How to analyze a 34 item standardised survey purportedly measuring 6 dimensions using SPSS? I am currently analyzing a 34-item standardized survey on Physics expectations. I gathered data from 104 female respondents from a certain school. The survey's supporting literature said that the survey measures 6 specific dimensions, with each dimension corresponding to 5-6 items. My professor asked me to conduct SPSS analysis on the data aside from the usual mean and standard deviation. Now, I am in the dilemma of identifying the correct statistical analysis to apply using the SPSS. 
Can anyone here please help me with this? What analyses can I apply? 
This is a project for a Statistics class, and we have no specific questions to answer. We are just asked to make meaning from the gathered data out of various statistical methods. Thank you very much for the response.

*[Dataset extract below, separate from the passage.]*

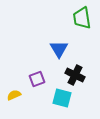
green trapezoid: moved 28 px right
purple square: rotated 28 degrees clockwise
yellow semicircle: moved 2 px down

 A: I wrote a post a while back about some basic analyses that people often perform on correlational survey type datasets using SPSS. The outline of the post:

  
*
  
*Get the raw data into SPSS
  
*Incorporate metadata 
  
*Check data
  
*Compute Variables
  
*Describing scale properties (reliability analysis and factor analysis)
  
*Calculate univariate descriptive statistics
  
*Obtain correlation matrix
  
*Perform model testing
  

The post is designed for students in applied fields who are getting started with basic analyses using SPSS. It includes links to assorted SPSS tutorials. 
In particular, given the description of your task, it sounds like factor analysis might be particularly relevant to you in order to check whether your data is consistent with the factor structure of the scale. 
As for what model testing you might do, that would depend on what other variables you have in the dataset and what is theoretically interesting.
A: For each domain the surveys are usually designed so that if you sum up the scores for all questions in that domain you have a meaningful measure of the domain's characteristic.  Then you can compare the mean difference in the domain scores by group.  A t test can usually be applied but you can always use the Wilcoxon rank sum test.